The DJ false starts.

They exchange glances.

Jimmy’s no good at that shit.

‘What’s with the wings?’

Soft under his fingertips, like a boa.

Thin smile. Like she’s heard it a hundred times.

Jagged, crooked teeth. Like nobody’s business.

‘Pretty aren’t they?’ she says.

Jimmy shrugs.

He buys her a Southern and Coke. He has no idea what she drinks.

She smells like bed. Like clean flannel sheets. Like sex.

And Jimmy never was good at playing it cool.

 

 

 

Priscilla.

That’s the name she tells him. She’s on the dole. And that suits Jimmy just perfect. 

She lives in a big room on Easey Street.

Best room of six.

Jimmy hasn’t seen how bad the others are.

They’re rented by the brothel over the road.

So the girls can sleep.

That’s what she tells him.

 

Their first date is at Dights Falls.

They lay on the cool, grassy bank near the weir.

They watch and listen to the birds in the trees.

Jimmy wonders why they have to be so fucking unpleasant sometimes.

As the sun sinks, the birds go quiet.

A moment when they both look up at the sky.

When the clouds go pink.

Like fairy floss.

Their thin fingers entwine.

And her drowning eyes.

Like very hard drugs.

And they still haven’t fucked.

Which somehow seems perfect.

Jimmy read something once. Inside an album cover. Memorised to impress girls. It never worked.

He only remembers half.

 

I waited all day

You waited all day

But you left before sunset

And I just wanted to tell you

The moment was beautiful

 

She pinches his arm, eyes slitted to the dead pink light.

‘That’s really … so crap.’

He pulls her in close.

‘With the other half,’ he says, ‘it’s much better.’

 

Two days later. Knocks on her door.

A waif. See-through skin. Eyes like flint.

‘I was looking for—’

‘She’s gone.’

Jimmy blinks. ‘Where?’

‘Queensland. I got her room. And her shifts.’ Shuts the door behind her. ‘I’ve gotta get to work so …’

Eyes search him.

Jimmy shakes his head.

He feels for the folded page in his pocket.
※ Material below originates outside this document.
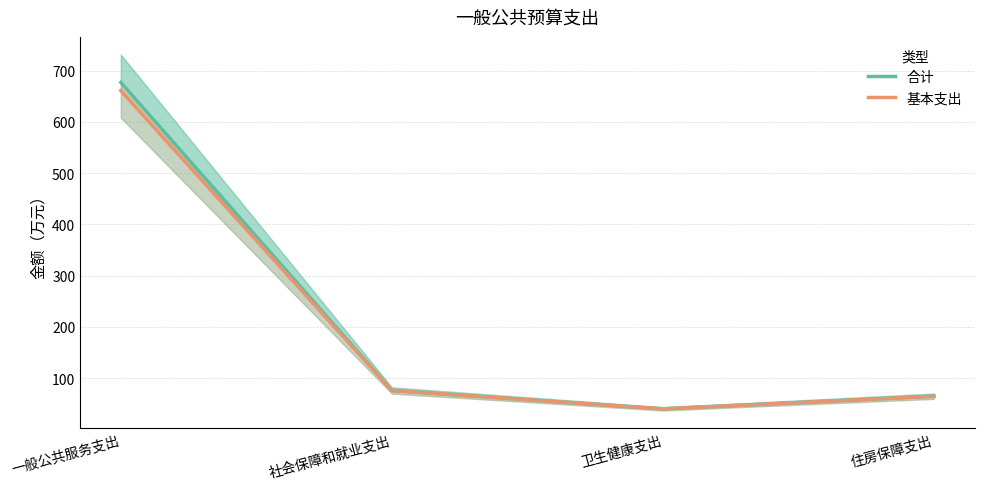

What is the label of the 4th point from the right?

一般公共服务支出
‘Can you give her this. If you see her again.’

She takes it from his hand. Unfolds it.

Chews her lip as her eyes slip back and forth.

 

Just wanted to dance to bad music

Drive bad cars

Watch bad TV

Should have stayed for the sunset

If not for me.

 

She pushes it inside her pocket. ‘Doesn’t make sense.’

‘It might have,’ he says, ‘with the other half.’